In a game that could have had a bearing on the outcome of the Brazilian Championship, Atletico Mineiro centre back Leonardo Silva was shown the red card – only to earn a quick reprieve.
The second yellow card was awarded for handball, but the fourth official told the referee that the ball had in fact struck the player on his chest. This was a cut-and-dried decision, a question of fact that was remedied. But handball is a part of the laws which is full of pitfalls, grey areas that no video technology can ever turn into precise shades of black or white.
Because handball needs to be deliberate in order to warrant sanction, it inevitably becomes a matter for interpretation. Did the defender move his arm to block the ball on purpose? Or did he place his arm in a position – the so-called ‘unnatural position’ – where he was seeking to block the ball? If neither of these apply, no offence has been committed.
A few years ago I did a round table debate on Brazilian TV with a former player who wanted to do away with any of these doubts. If the ball struck an arm in the area, he argued, a penalty should automatically be given, whatever the level of intent. I was shocked to hear it, and not only because in his playing days he had been a defensive midfielder rather than a striker, who might have more cause to bemoan seemingly certain goals being denied by stray arms.
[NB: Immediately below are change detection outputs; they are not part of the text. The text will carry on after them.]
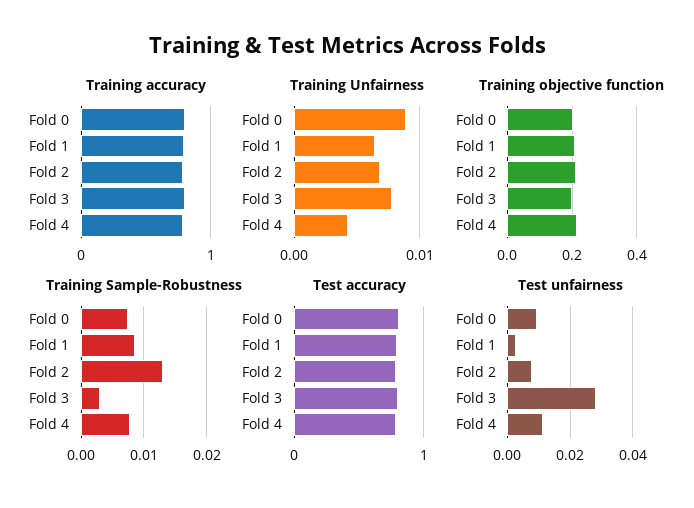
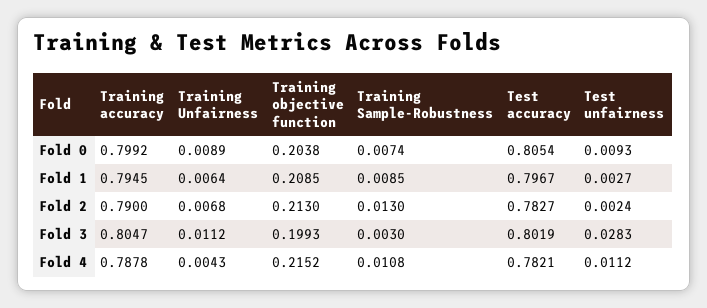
  {
    "Training accuracy": {
      "Fold 0": 0.7992,
      "Fold 1": 0.7945,
      "Fold 2": 0.79,
      "Fold 3": 0.8047,
      "Fold 4": 0.7878
    },
    "Training Unfairness": {
      "Fold 0": 0.0089,
      "Fold 1": 0.0064,
      "Fold 2": 0.0068,
-     "Fold 3": 0.008,
+     "Fold 3": 0.0112,
      "Fold 4": 0.0043
    },
    "Training objective function": {
      "Fold 0": 0.2038,
      "Fold 1": 0.2085,
      "Fold 2": 0.213,
      "Fold 3": 0.1993,
      "Fold 4": 0.2152
    },
    "Training Sample-Robustness": {
      "Fold 0": 0.0074,
      "Fold 1": 0.0085,
      "Fold 2": 0.013,
      "Fold 3": 0.003,
-     "Fold 4": 0.008
+     "Fold 4": 0.0108
    },
    "Test accuracy": {
      "Fold 0": 0.8054,
      "Fold 1": 0.7967,
      "Fold 2": 0.7827,
      "Fold 3": 0.8019,
      "Fold 4": 0.7821
    },
    "Test unfairness": {
      "Fold 0": 0.0093,
      "Fold 1": 0.0027,
-     "Fold 2": 0.008,
+     "Fold 2": 0.0024,
      "Fold 3": 0.0283,
      "Fold 4": 0.0112
    }
  }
But the main reason for my surprise was that the suggestion was such obvious nonsense. A change of this type would swiftly run into one of the problems that legislators have faced down the ages; a new law or interpretation does not only ‘correct’ past patterns of behaviour, it also encourages new ones.
Football is a low scoring game. Overcoming the rival defence and beating the goalkeeper is a difficult task. Much easier, then, to win a cheap penalty by firing the ball against the arm of an opponent. This kind of thing has been happening during the course of the current Brazilian Championship.
This year the CBF (Brazil’s FA) have issued guidelines calling on referees to take a stricter line on handball, to crack down on the ‘unnatural arm position.’ Indeed, the CBF recommendation was almost certainly behind the rescinded red card awarded to Leonardo Silva, since the player opened out his arms for balance as he sought to control the ball on his chest.
Plenty of dubious penalties have been awarded when speculative crosses and balls pumped into the box have struck inadvertent arms. The great Tostao, centre forward in the 1970 side and the wisest voice in the Brazilian game, recently had his say.
“For a long time,” he wrote in his twice weekly column, “there has been a proliferation of Brazilian players who dive, denigrating the image of our football all over the world. Now a new breed of sharp practice is beginning to emerge, specialists at kicking the ball at an opponent’s arm, with the collaboration of absurd penalties being awarded by referees.”
It is not always possible to foresee the changes that will emerge from a change in the laws. This one, however, could hardly have been more predictable. Too many games this season have been decided by penalties which would not have been awarded under a more sensible interpretation of handball.